Plus de 1.200 participants, entrepreneurs, décideurs ou représentants de la société civile issus de 70 pays aborderont des thèmes comme l’apport des nouvelles technologies dans l’agriculture ou la santé, ou encore comment lutter contre la cybercriminalité qui n’épargne pas le continent.
Dix chefs d’Etat ou de gouvernements africains sont aussi attendus dans la capitale rwandaise. Ce petit pays d’Afrique centrale est encore à majorité rurale, mais il a mis le développement des nouvelles technologies au coeur de sa stratégie de croissance.
Vingt-deux ans après le génocide de 1994 qui a laissé le pays exsangue, le Rwanda affiche une croissance robuste qui devrait se maintenir autour de 6,8% en 2016, un taux largement au dessus de la moyenne continentale.
Ce forum intervient en effet dans un contexte de ralentissement de la croissance en Afrique subsaharienne, frappée de plein fouet par la chute des cours des matières premières. Selon les prévisions, elle devrait s’établir autour de 3% en 2016, un chiffre deux fois plus faible que pendant les années 2000.
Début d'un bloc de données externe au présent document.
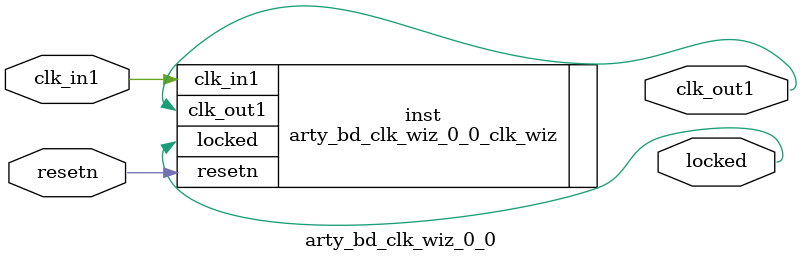
<source format=v>


`timescale 1ps/1ps

(* CORE_GENERATION_INFO = "arty_bd_clk_wiz_0_0,clk_wiz_v6_0_2_0_0,{component_name=arty_bd_clk_wiz_0_0,use_phase_alignment=true,use_min_o_jitter=false,use_max_i_jitter=false,use_dyn_phase_shift=false,use_inclk_switchover=false,use_dyn_reconfig=false,enable_axi=0,feedback_source=FDBK_AUTO,PRIMITIVE=MMCM,num_out_clk=1,clkin1_period=10.000,clkin2_period=10.000,use_power_down=false,use_reset=true,use_locked=true,use_inclk_stopped=false,feedback_type=SINGLE,CLOCK_MGR_TYPE=NA,manual_override=false}" *)

module arty_bd_clk_wiz_0_0 
 (
  // Clock out ports
  output        clk_out1,
  // Status and control signals
  input         resetn,
  output        locked,
 // Clock in ports
  input         clk_in1
 );

  arty_bd_clk_wiz_0_0_clk_wiz inst
  (
  // Clock out ports  
  .clk_out1(clk_out1),
  // Status and control signals               
  .resetn(resetn), 
  .locked(locked),
 // Clock in ports
  .clk_in1(clk_in1)
  );

endmodule

</source>
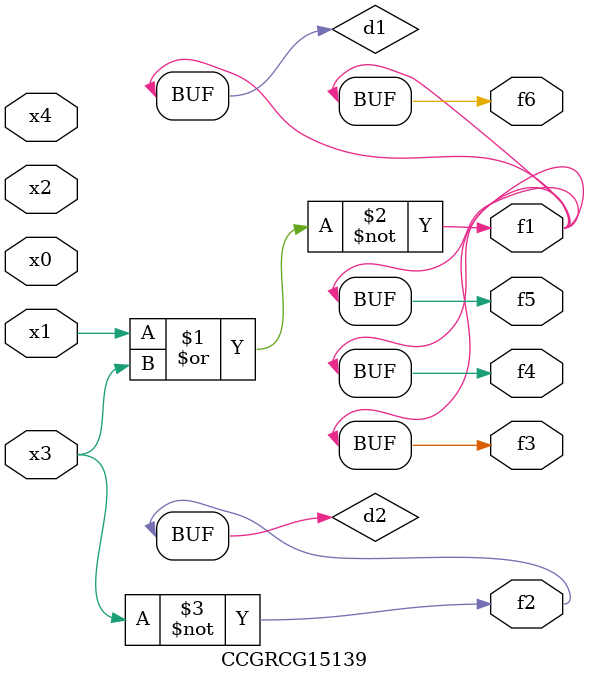
<source format=v>
module CCGRCG15139(
	input x0, x1, x2, x3, x4,
	output f1, f2, f3, f4, f5, f6
);

	wire d1, d2;

	nor (d1, x1, x3);
	not (d2, x3);
	assign f1 = d1;
	assign f2 = d2;
	assign f3 = d1;
	assign f4 = d1;
	assign f5 = d1;
	assign f6 = d1;
endmodule

</source>
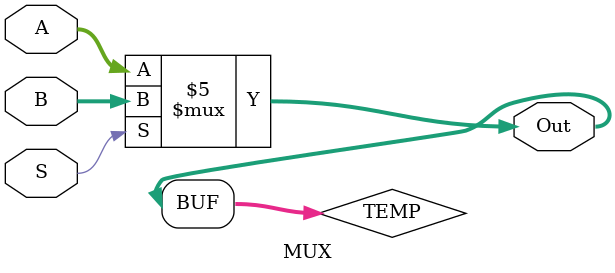
<source format=v>
module MUX(
    input wire [31:0] A,
    input wire [31:0] B,
    input wire S,
    output wire [31:0] Out
    );

    reg [31:0] TEMP;
    assign Out = TEMP;
    initial TEMP = 0;
    
    always @ (*) begin
        if (S == 0) TEMP = A;
        else TEMP = B;
    end
endmodule
</source>
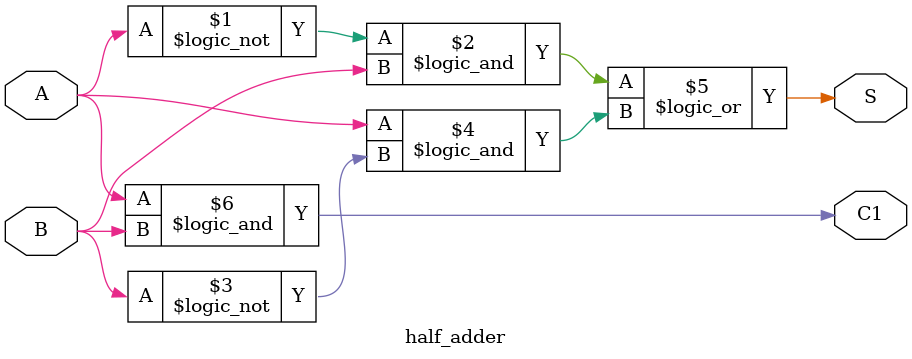
<source format=v>
module half_adder(input A,input B,output C1,output S);
    assign S = (!A && B) || (A && !B);
    assign C1 = (A && B);
endmodule
</source>
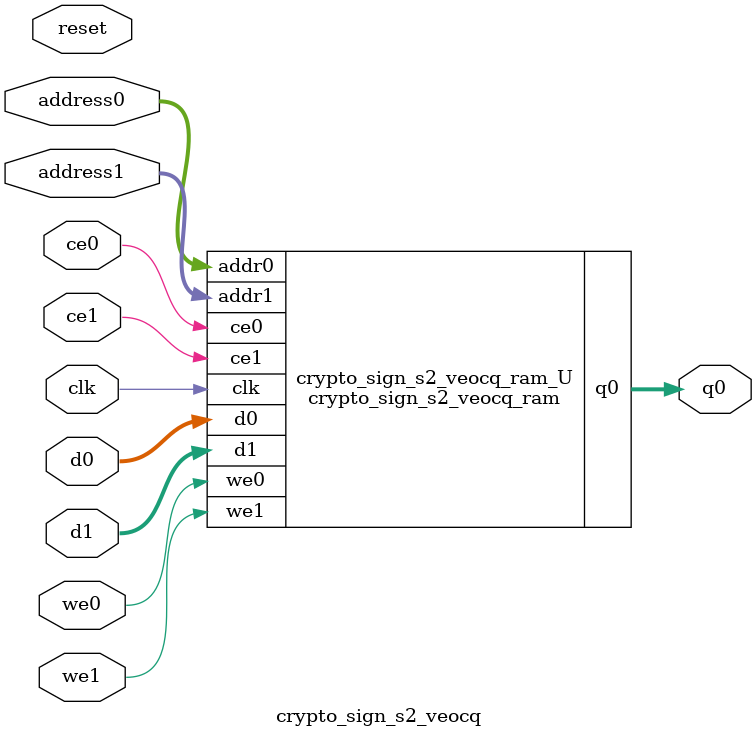
<source format=v>

`timescale 1 ns / 1 ps
module crypto_sign_s2_veocq_ram (addr0, ce0, d0, we0, q0, addr1, ce1, d1, we1,  clk);

parameter DWIDTH = 32;
parameter AWIDTH = 11;
parameter MEM_SIZE = 1280;

input[AWIDTH-1:0] addr0;
input ce0;
input[DWIDTH-1:0] d0;
input we0;
output reg[DWIDTH-1:0] q0;
input[AWIDTH-1:0] addr1;
input ce1;
input[DWIDTH-1:0] d1;
input we1;
input clk;

(* ram_style = "block" *)reg [DWIDTH-1:0] ram[0:MEM_SIZE-1];




always @(posedge clk)  
begin 
    if (ce0) 
    begin
        if (we0) 
        begin 
            ram[addr0] <= d0; 
            q0 <= d0;
        end 
        else 
            q0 <= ram[addr0];
    end
end


always @(posedge clk)  
begin 
    if (ce1) 
    begin
        if (we1) 
        begin 
            ram[addr1] <= d1; 
        end 
    end
end


endmodule


`timescale 1 ns / 1 ps
module crypto_sign_s2_veocq(
    reset,
    clk,
    address0,
    ce0,
    we0,
    d0,
    q0,
    address1,
    ce1,
    we1,
    d1);

parameter DataWidth = 32'd32;
parameter AddressRange = 32'd1280;
parameter AddressWidth = 32'd11;
input reset;
input clk;
input[AddressWidth - 1:0] address0;
input ce0;
input we0;
input[DataWidth - 1:0] d0;
output[DataWidth - 1:0] q0;
input[AddressWidth - 1:0] address1;
input ce1;
input we1;
input[DataWidth - 1:0] d1;



crypto_sign_s2_veocq_ram crypto_sign_s2_veocq_ram_U(
    .clk( clk ),
    .addr0( address0 ),
    .ce0( ce0 ),
    .we0( we0 ),
    .d0( d0 ),
    .q0( q0 ),
    .addr1( address1 ),
    .ce1( ce1 ),
    .we1( we1 ),
    .d1( d1 ));

endmodule


</source>
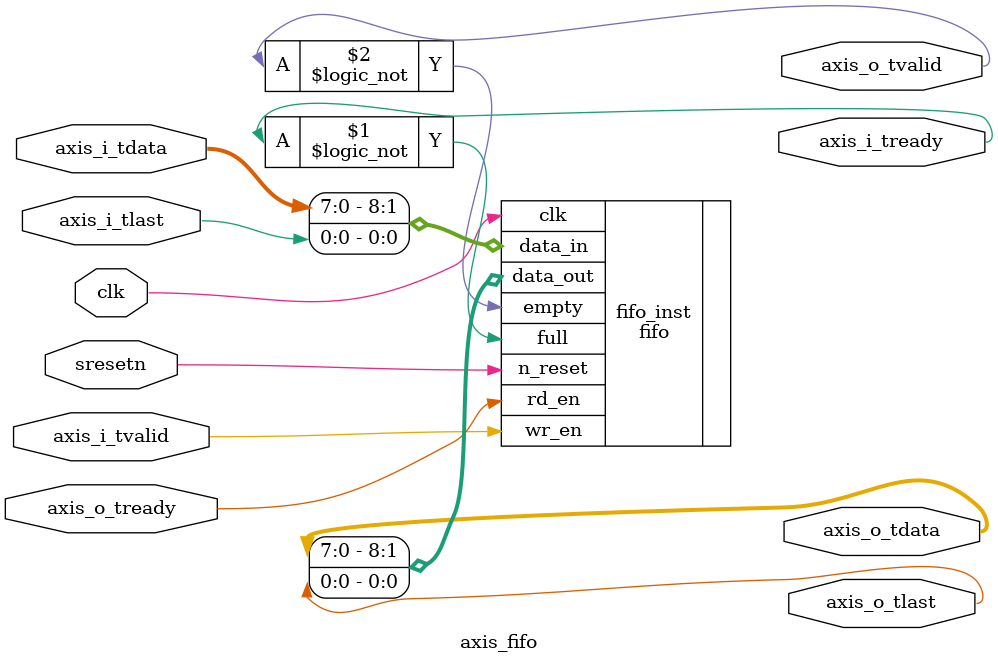
<source format=v>
module axis_fifo
#(
	parameter AXIS_BYTES = 1,
	parameter DEPTH = 1024
) (
	input clk,
	input sresetn,

	// Input
	output                     axis_i_tready,
	input                      axis_i_tvalid,
	input                      axis_i_tlast,
	input [(AXIS_BYTES*8)-1:0] axis_i_tdata,

	// Output
	input                       axis_o_tready,
	output                      axis_o_tvalid,
	output                      axis_o_tlast,
	output [(AXIS_BYTES*8)-1:0] axis_o_tdata
);

fifo
	#(
		.WIDTH((AXIS_BYTES*8)+1),
		.DEPTH(DEPTH)
	) fifo_inst (
		.clk(clk),
		.n_reset(sresetn),

		.full( !axis_i_tready),
		.wr_en(axis_i_tvalid),
		.data_in ({axis_i_tdata, axis_i_tlast}),

		.rd_en(axis_o_tready),
		.empty(!axis_o_tvalid),
		.data_out ({axis_o_tdata, axis_o_tlast})
	);

endmodule

</source>
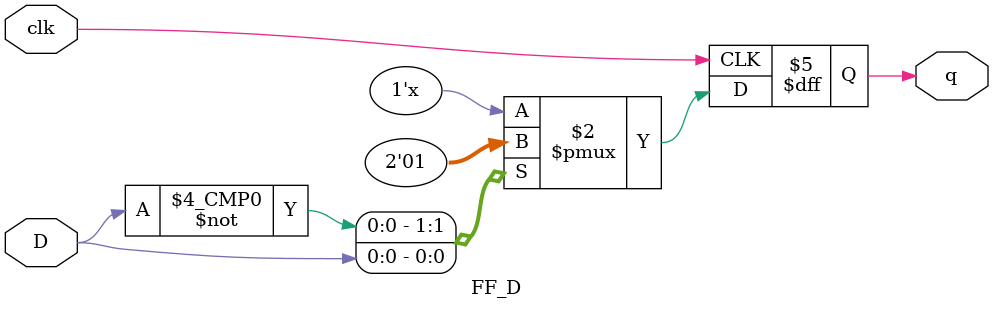
<source format=v>
`timescale 1ns / 1ps
module FF_D(	
	input	wire		D,
	input wire		clk,
	output reg		q
);
	
	/*initial
	begin 
		q = 1'b1;
		qb= 1'b0;
	end*/
	
	always @(posedge clk)
	begin
		case(D)
			1'b0: q <= 0;
			1'b1: q <= 1;
		endcase
	end

endmodule

</source>
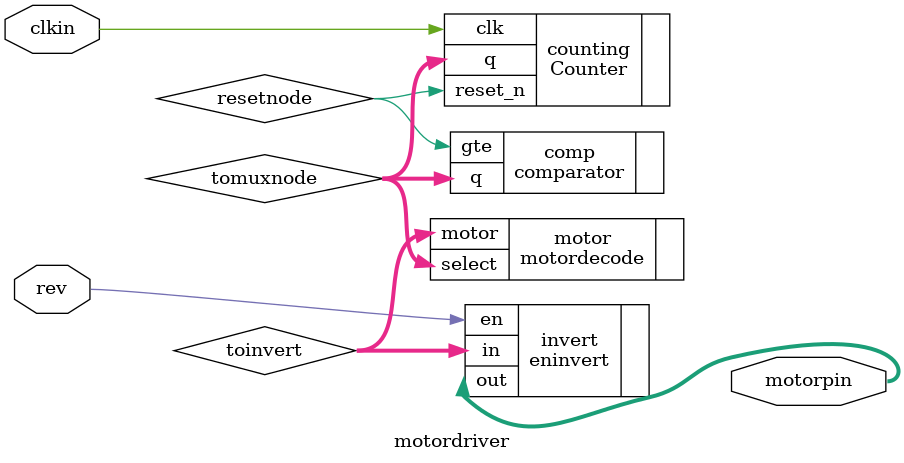
<source format=sv>
module motordriver(input logic clkin, input logic rev, output logic [3:0] motorpin);

	logic resetnode;
	logic resetsync;
	logic [3:0] tomuxnode;
	logic [3:0] toinvert;
	
	Counter counting(
	.clk(clkin),
	.reset_n(resetnode),
	.q(tomuxnode));
	
	motordecode motor(
	.select(tomuxnode),
	.motor(toinvert));
	
	comparator comp(
	.q(tomuxnode),
	.gte(resetnode));
	
	eninvert invert(
	.in(toinvert),
	.out(motorpin),
	.en(rev));
	
endmodule 
</source>
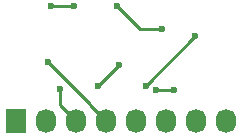
<source format=gbr>
G04 #@! TF.FileFunction,Copper,L2,Bot,Signal*
%FSLAX46Y46*%
G04 Gerber Fmt 4.6, Leading zero omitted, Abs format (unit mm)*
G04 Created by KiCad (PCBNEW 4.0.4-stable) date Monday, 28 November 2016 'PMt' 05:32:43 PM*
%MOMM*%
%LPD*%
G01*
G04 APERTURE LIST*
%ADD10C,0.100000*%
%ADD11R,1.727200X2.032000*%
%ADD12O,1.727200X2.032000*%
%ADD13C,0.600000*%
%ADD14C,0.250000*%
G04 APERTURE END LIST*
D10*
D11*
X92500000Y-129200000D03*
D12*
X95040000Y-129200000D03*
X97580000Y-129200000D03*
X100120000Y-129200000D03*
X102660000Y-129200000D03*
X105200000Y-129200000D03*
X107740000Y-129200000D03*
X110280000Y-129200000D03*
D13*
X101092000Y-119507000D03*
X104902000Y-121412000D03*
X97409000Y-119507000D03*
X95504000Y-119507000D03*
X101219000Y-124460000D03*
X99441000Y-126238000D03*
X96266000Y-126492000D03*
X95250000Y-124206000D03*
X107696000Y-122047000D03*
X103505000Y-126238000D03*
X105918000Y-126619000D03*
X104394000Y-126619000D03*
D14*
X101092000Y-119507000D02*
X102997000Y-121412000D01*
X102997000Y-121412000D02*
X104902000Y-121412000D01*
X97409000Y-119507000D02*
X95504000Y-119507000D01*
X101219000Y-124460000D02*
X99441000Y-126238000D01*
X96266000Y-126492000D02*
X96266000Y-127889000D01*
X96266000Y-127889000D02*
X97536000Y-129159000D01*
X97536000Y-129159000D02*
X97580000Y-129200000D01*
X95250000Y-124206000D02*
X98806000Y-127762000D01*
X98806000Y-127762000D02*
X98806000Y-127889000D01*
X98806000Y-127889000D02*
X100076000Y-129159000D01*
X100076000Y-129159000D02*
X100120000Y-129200000D01*
X107696000Y-122047000D02*
X103505000Y-126238000D01*
X105918000Y-126619000D02*
X104394000Y-126619000D01*
M02*

</source>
Parmi les pays les plus touchés, se trouvent les pays producteurs de pétrole comme le Nigeria et l’Angola, ou de minerais tels que la Zambie et la République démocratique du Congo (RDC).
"S’il y a quelque chose que la baisse des cours montre, c’est que l’Afrique a le plus grand besoin de transformer ses 54 marchés en axant sur l’industrialisation", estime Natznet Tesfay, analyste spécialiste de l’Afrique subsaharienne chez IHS Country Risk.
"Je crois qu’il y aura une période d’ajustement, beaucoup d’investisseurs venaient en Afrique pour les matières premières. Ce changement de cap aura aussi comme conséquence la nécessité de mettre en place d’autres industries compétitives", ajoute Roger Nord, directeur adjoint du département Afrique du FMI.
Certains ont déjà entamé cette diversification, comme la Côte d’Ivoire, le premier producteur mondial de cacao qui vient, par exemple, d’inaugurer sa première usine de transformation de "l’or brun".
Mais les défis restent nombreux reconnaissent les spécialistes pointant du doigt notamment le déficit en terme d’infrastructures dans le domaine de l’énergie, auquel font face de nombreux pays.
"Vous ne pouvez pas devenir un centre névralgique des nouvelles technologies sans fibre optique. Mais vous ne pouvez pas non plus le devenir sans approvisionnement suffisant en électricité", prévient Mme Tesfay.